In public defender races, there are contests only in the Second, Seventh, and 17th circuits. In every other circuit, except two, the incumbent has been re-elected with opposition. Newcomers Sara Beth Mollo (replacing Public Defender Bob Dillinger) in the Sixth Circuit and Cliff Wilson, Jr. (replacing Public Defender Blair Payne), in the Third Circuit were elected without opposition.
In the Second Circuit, incumbent Democrat Andy Thomas faces a primary challenge from Jessica Yeary. Since no other candidates filed, all voters are eligible in that primary.
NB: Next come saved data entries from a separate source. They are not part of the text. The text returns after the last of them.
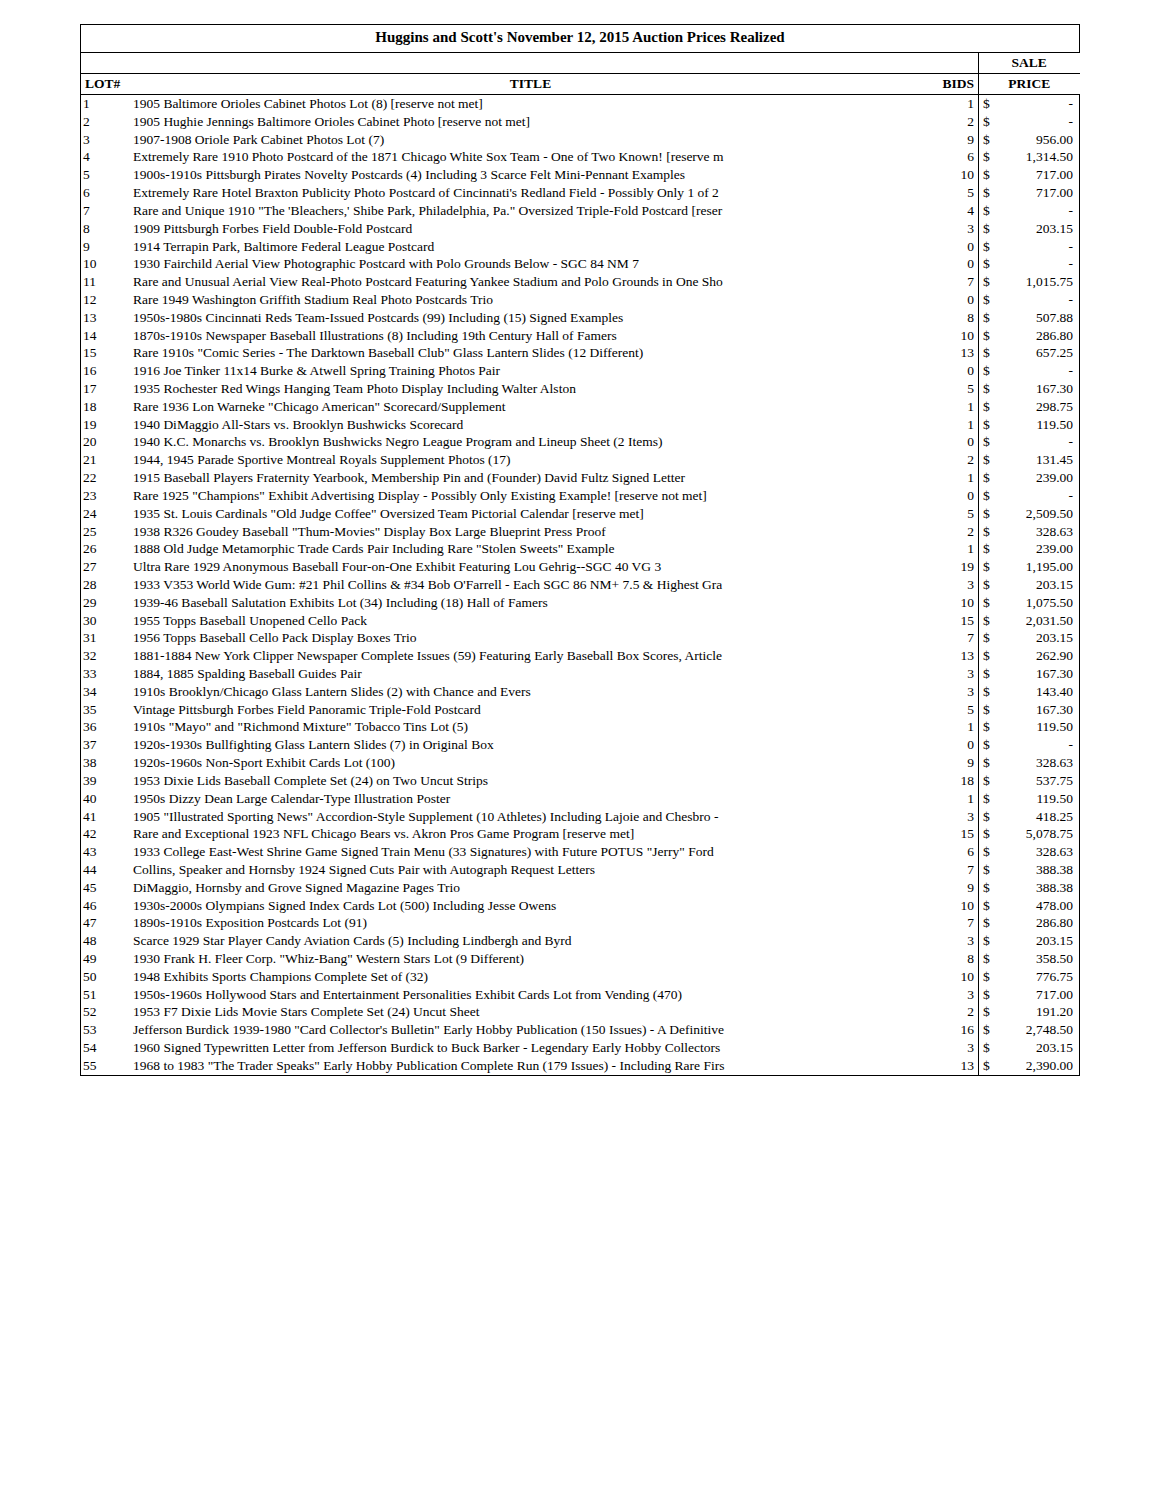Huggins and Scott's November 12, 2015 Auction Prices Realized
| | | | SALE |
| --- | --- | --- | --- |
| LOT# | TITLE | BIDS | PRICE |
| 1 | 1905 Baltimore Orioles Cabinet Photos Lot (8) [reserve not met] | 1 | $ | - |
| 2 | 1905 Hughie Jennings Baltimore Orioles Cabinet Photo [reserve not met] | 2 | $ | - |
| 3 | 1907-1908 Oriole Park Cabinet Photos Lot (7) | 9 | $ | 956.00 |
| 4 | Extremely Rare 1910 Photo Postcard of the 1871 Chicago White Sox Team - One of Two Known! [reserve m | 6 | $ | 1,314.50 |
| 5 | 1900s-1910s Pittsburgh Pirates Novelty Postcards (4) Including 3 Scarce Felt Mini-Pennant Examples | 10 | $ | 717.00 |
| 6 | Extremely Rare Hotel Braxton Publicity Photo Postcard of Cincinnati's Redland Field - Possibly Only 1 of 2 | 5 | $ | 717.00 |
| 7 | Rare and Unique 1910 "The 'Bleachers,' Shibe Park, Philadelphia, Pa." Oversized Triple-Fold Postcard [reser | 4 | $ | - |
| 8 | 1909 Pittsburgh Forbes Field Double-Fold Postcard | 3 | $ | 203.15 |
| 9 | 1914 Terrapin Park, Baltimore Federal League Postcard | 0 | $ | - |
| 10 | 1930 Fairchild Aerial View Photographic Postcard with Polo Grounds Below - SGC 84 NM 7 | 0 | $ | - |
| 11 | Rare and Unusual Aerial View Real-Photo Postcard Featuring Yankee Stadium and Polo Grounds in One Sho | 7 | $ | 1,015.75 |
| 12 | Rare 1949 Washington Griffith Stadium Real Photo Postcards Trio | 0 | $ | - |
| 13 | 1950s-1980s Cincinnati Reds Team-Issued Postcards (99) Including (15) Signed Examples | 8 | $ | 507.88 |
| 14 | 1870s-1910s Newspaper Baseball Illustrations (8) Including 19th Century Hall of Famers | 10 | $ | 286.80 |
| 15 | Rare 1910s "Comic Series - The Darktown Baseball Club" Glass Lantern Slides (12 Different) | 13 | $ | 657.25 |
| 16 | 1916 Joe Tinker 11x14 Burke & Atwell Spring Training Photos Pair | 0 | $ | - |
| 17 | 1935 Rochester Red Wings Hanging Team Photo Display Including Walter Alston | 5 | $ | 167.30 |
| 18 | Rare 1936 Lon Warneke "Chicago American" Scorecard/Supplement | 1 | $ | 298.75 |
| 19 | 1940 DiMaggio All-Stars vs. Brooklyn Bushwicks Scorecard | 1 | $ | 119.50 |
| 20 | 1940 K.C. Monarchs vs. Brooklyn Bushwicks Negro League Program and Lineup Sheet (2 Items) | 0 | $ | - |
| 21 | 1944, 1945 Parade Sportive Montreal Royals Supplement Photos (17) | 2 | $ | 131.45 |
| 22 | 1915 Baseball Players Fraternity Yearbook, Membership Pin and (Founder) David Fultz Signed Letter | 1 | $ | 239.00 |
| 23 | Rare 1925 "Champions" Exhibit Advertising Display - Possibly Only Existing Example! [reserve not met] | 0 | $ | - |
| 24 | 1935 St. Louis Cardinals "Old Judge Coffee" Oversized Team Pictorial Calendar [reserve met] | 5 | $ | 2,509.50 |
| 25 | 1938 R326 Goudey Baseball "Thum-Movies" Display Box Large Blueprint Press Proof | 2 | $ | 328.63 |
| 26 | 1888 Old Judge Metamorphic Trade Cards Pair Including Rare "Stolen Sweets" Example | 1 | $ | 239.00 |
| 27 | Ultra Rare 1929 Anonymous Baseball Four-on-One Exhibit Featuring Lou Gehrig--SGC 40 VG 3 | 19 | $ | 1,195.00 |
| 28 | 1933 V353 World Wide Gum: #21 Phil Collins & #34 Bob O'Farrell - Each SGC 86 NM+ 7.5 & Highest Gra | 3 | $ | 203.15 |
| 29 | 1939-46 Baseball Salutation Exhibits Lot (34) Including (18) Hall of Famers | 10 | $ | 1,075.50 |
| 30 | 1955 Topps Baseball Unopened Cello Pack | 15 | $ | 2,031.50 |
| 31 | 1956 Topps Baseball Cello Pack Display Boxes Trio | 7 | $ | 203.15 |
| 32 | 1881-1884 New York Clipper Newspaper Complete Issues (59) Featuring Early Baseball Box Scores, Article | 13 | $ | 262.90 |
| 33 | 1884, 1885 Spalding Baseball Guides Pair | 3 | $ | 167.30 |
| 34 | 1910s Brooklyn/Chicago Glass Lantern Slides (2) with Chance and Evers | 3 | $ | 143.40 |
| 35 | Vintage Pittsburgh Forbes Field Panoramic Triple-Fold Postcard | 5 | $ | 167.30 |
| 36 | 1910s "Mayo" and "Richmond Mixture" Tobacco Tins Lot (5) | 1 | $ | 119.50 |
| 37 | 1920s-1930s Bullfighting Glass Lantern Slides (7) in Original Box | 0 | $ | - |
| 38 | 1920s-1960s Non-Sport Exhibit Cards Lot (100) | 9 | $ | 328.63 |
| 39 | 1953 Dixie Lids Baseball Complete Set (24) on Two Uncut Strips | 18 | $ | 537.75 |
| 40 | 1950s Dizzy Dean Large Calendar-Type Illustration Poster | 1 | $ | 119.50 |
| 41 | 1905 "Illustrated Sporting News" Accordion-Style Supplement (10 Athletes) Including Lajoie and Chesbro - | 3 | $ | 418.25 |
| 42 | Rare and Exceptional 1923 NFL Chicago Bears vs. Akron Pros Game Program [reserve met] | 15 | $ | 5,078.75 |
| 43 | 1933 College East-West Shrine Game Signed Train Menu (33 Signatures) with Future POTUS "Jerry" Ford | 6 | $ | 328.63 |
| 44 | Collins, Speaker and Hornsby 1924 Signed Cuts Pair with Autograph Request Letters | 7 | $ | 388.38 |
| 45 | DiMaggio, Hornsby and Grove Signed Magazine Pages Trio | 9 | $ | 388.38 |
| 46 | 1930s-2000s Olympians Signed Index Cards Lot (500) Including Jesse Owens | 10 | $ | 478.00 |
| 47 | 1890s-1910s Exposition Postcards Lot (91) | 7 | $ | 286.80 |
| 48 | Scarce 1929 Star Player Candy Aviation Cards (5) Including Lindbergh and Byrd | 3 | $ | 203.15 |
| 49 | 1930 Frank H. Fleer Corp. "Whiz-Bang" Western Stars Lot (9 Different) | 8 | $ | 358.50 |
| 50 | 1948 Exhibits Sports Champions Complete Set of (32) | 10 | $ | 776.75 |
| 51 | 1950s-1960s Hollywood Stars and Entertainment Personalities Exhibit Cards Lot from Vending (470) | 3 | $ | 717.00 |
| 52 | 1953 F7 Dixie Lids Movie Stars Complete Set (24) Uncut Sheet | 2 | $ | 191.20 |
| 53 | Jefferson Burdick 1939-1980 "Card Collector's Bulletin" Early Hobby Publication (150 Issues) - A Definitive | 16 | $ | 2,748.50 |
| 54 | 1960 Signed Typewritten Letter from Jefferson Burdick to Buck Barker - Legendary Early Hobby Collectors | 3 | $ | 203.15 |
| 55 | 1968 to 1983 "The Trader Speaks" Early Hobby Publication Complete Run (179 Issues) - Including Rare Firs | 13 | $ | 2,390.00 |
In the Seventh Circuit, Republicans George Burden, Anne Marie Gennusa, and Matt Metz filed. Since no other candidates filed, all voters can cast ballots in that primary. The winner replaces James S. Purdy.
In the 17th Circuit, Ruby Leona Green, Tom Lynch, and Gordon Weekes filed in the Democratic primary, with the winner facing only write-in candidate Brion Ross in November. Because of the write-in candidate, only Democrats can vote in that primary. The winner will replace Public Defender Howard Finkelstein.
Incumbent public defenders elected without opposition are Bruce A. Miller in the First Circuit, Charlie Cofer in the Fourth Circuit, Mike Graves in the Fifth Circuit, Stacy Ann Scott in the Eighth Circuit, Bob Wesley in the Ninth Circuit, Rex Dimmig in the 10th Circuit, Carlos J. Martinez in the 11th Circuit, Larry Eger in the 12th Circuit, Julianne M. Holt in the 13th Circuit, Henry Mark Sims in the 14th Circuit, Carey Haughwout in the 15th Circuit, Robert Lockwood in the 16th Circuit, Blaise Trettis in the 18th Circuit, and Diamond R. Litty in the 19th Circuit.